UPDATED 12:34 EDT / JUNE 06 2018

EMERGING TECH

Microsoft has deployed an underwater data center off the Scottish coast

Microsoft Corp. today revealed that it has deployed, or more precisely sunk, a self-contained data center in the waters off Scotland as part of a moonshot research initiative dubbed Project Natick.

The 40-foot-long capsule (pictured) holds 864 servers and 27.6 petabytes of storage. According Microsoft, the hardware inside is cooled by specialized radiators that use technology originally developed for submarines to pump in cold seawater from the outside.

The company will use the capsule to assess the economic viability of operating subsea data centers. Theoretically, harnessing the low water temperatures on the ocean floor could reduce the cost of cooling computing equipment, which is among biggest expenses for traditional land-based facilities. This approach would also ease the burden on the electricity grid in the process.
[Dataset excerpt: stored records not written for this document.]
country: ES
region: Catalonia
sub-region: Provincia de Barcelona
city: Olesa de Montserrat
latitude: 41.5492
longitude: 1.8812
The potential benefit for users is faster access to online services. Strategically placing submerged data centers near coastal areas would help cut latency for the more than half of the world’s population that lives within 120 miles of a shoreline.
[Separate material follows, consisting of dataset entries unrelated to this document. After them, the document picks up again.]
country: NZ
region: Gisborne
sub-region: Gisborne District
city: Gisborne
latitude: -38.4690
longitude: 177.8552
Of course, realizing this vision will be far easier said than done. Deploying a fleet of such undersea capsules would be a massively complex undertaking, at least judging by the amount of work it took Microsoft to deploy the one that it now has running.

The journey to get the data center to the bottom of the sea started at an assembly plant in France. Microsoft’s engineers bolted the capsule shut after they completed testing and shipped it off to Scotland on the back of an 18-wheel truck. From there, a barge equipped with a crane towed it out to sea for deployment.

“The marine crew used 10 winches, a crane, a gantry barge and a remotely operated vehicle that accompanied the datacenter on its journey.” the company detailed in a blog post. “A remotely operated vehicle retrieved a cable containing the fiber optic and power wiring from the seafloor and brought it to the surface where it was checked and attached to the datacenter, and the datacenter powered on.”

The engineers assigned to Project Natick will spend the next 12 months monitoring the data center’s performance and physical status. Peter Lee, the corporate vice president of Microsoft’s AI and Research division, mused that the lessons the company will learn in the process could help advance not just the project itself but also its land-based data centers. 

“When you go for a moonshot, you might not ever get to the moon,” Lee said. “It is great if you do, but, regardless, you learn a lot and there are unexpected spinoffs along the way. You get Velcro at some point. That is happening in this case. We are learning about disk failures, about rack design, about the mechanical engineering of cooling systems and those things will feedback into our normal datacenters.”